Longest Common Subsequence
Example 1:
Input: text1 = "abcde", text2 = "ace"
Output: 3
Explanation: The longest common subsequence is "ace" and its length is 3.
Example 2:
Input: text1 = "abc", text2 = "abc"
Output: 3
Explanation: The longest common subsequence is "abc" and its length is 3.
Example 3:
Input: text1 = "abc", text2 = "def"
Output: 0
Explanation: There is no such common subsequence, so the result is 0.
Constraints:
1 <= text1.length, text2.length <= 1000
text1 and text2 consist of only lowercase English characters.
imagine looong strings
abncsdgs…..fsfsd vs asfdagfd….fasdfas
lets look at the last letters
if I knew the common length up until there, i could just add 1 if the last letters are the same or add 0 if different
func longestCommonSubsequence(word1, word2 string) int {
return lcsHelper(word1, word2, len(word1), len(word2))

◆ **The problem**
Which distinct strings does the longest common subsequence page give as inputs in its examples? Rely only on the longest common subsequence page.

◆ **Collected material**

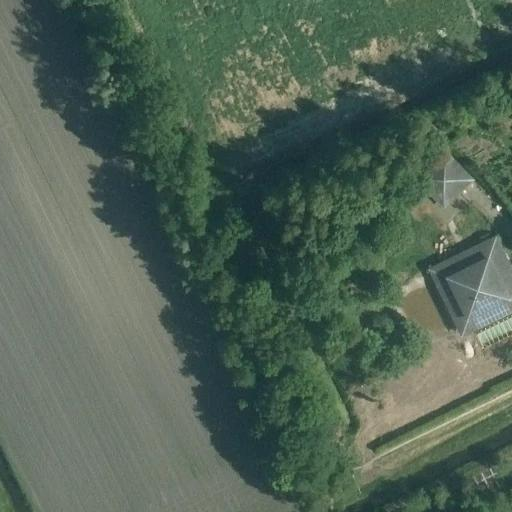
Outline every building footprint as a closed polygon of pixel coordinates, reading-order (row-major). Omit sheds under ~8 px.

◆ **Task result**
"abcde", "ace", "abc", "def"